A private right of action does not exists for unlawful retention of personably identifiable information under 18 U.S.C. § 2710(c)(1).

Daniel Rodriguez claimed that two Sony Computer Entertainment America LLC (Sony Computer) kept personally identifiable information beyond the statutory limits proscribed by 18 U.S.C. § 2710(b) and disclosed that information between other Sony Network Entertainment (Sony Network). At trial, Rodriguez claimed that the district court erred in concluding that the Video Privacy Protection Act (the Act) did not provide him a private right of action and he challenged the Act’s nondisclosure requirements that the disclosures were exempted from.
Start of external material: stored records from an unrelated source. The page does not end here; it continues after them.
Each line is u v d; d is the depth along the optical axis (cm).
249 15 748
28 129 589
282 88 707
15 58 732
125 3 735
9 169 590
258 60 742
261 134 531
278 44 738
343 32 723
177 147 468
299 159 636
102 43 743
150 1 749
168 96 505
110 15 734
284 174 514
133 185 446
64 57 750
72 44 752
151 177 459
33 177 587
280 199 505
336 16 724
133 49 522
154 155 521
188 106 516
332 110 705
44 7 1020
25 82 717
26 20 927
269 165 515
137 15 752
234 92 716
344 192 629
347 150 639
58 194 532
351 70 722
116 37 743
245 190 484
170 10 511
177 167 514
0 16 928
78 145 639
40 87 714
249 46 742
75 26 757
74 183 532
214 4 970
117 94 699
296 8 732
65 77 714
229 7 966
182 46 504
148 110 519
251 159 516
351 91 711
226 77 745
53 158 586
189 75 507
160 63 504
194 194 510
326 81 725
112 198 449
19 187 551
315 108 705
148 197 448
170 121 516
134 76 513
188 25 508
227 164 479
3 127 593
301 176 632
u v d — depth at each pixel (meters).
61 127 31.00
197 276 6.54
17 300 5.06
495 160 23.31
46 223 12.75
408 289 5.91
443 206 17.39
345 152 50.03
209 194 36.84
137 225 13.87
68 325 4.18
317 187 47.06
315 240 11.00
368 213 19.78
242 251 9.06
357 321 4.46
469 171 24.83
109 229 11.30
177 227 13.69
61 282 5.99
On appeal, the Ninth Circuit rejected Rodriguez claim for a private right of action under 18 U.S.C. § 2710(c)(1). The panel disagreed because the in Sterk v. Redbox Automated Retail LLC (Stek I), the Seventh Circuit rejected that same argument, reasoning that § 2710(c) failed to state the scope of relief and ultimately decided that a private right of action only exists for unlawfully disclosing the information, and not for unlawful retention. As a result, the court agreed with the district court and found no private right of action. Second, with regard to the unauthorized disclosures, the panel noted that under Sterk v. Redbox Automated Retail LLC (Stek II), disclosures were not unauthorized disclosures. Further, the court reasoned that under the “order fulfillment” or “request processing” exemptions under § 2710(a)(2), (b)(2)(E), if Sony Network assumed management of PlayStation Network on behalf of Sony Computer, then that order would satisfy those exemptions. AFFIRMED.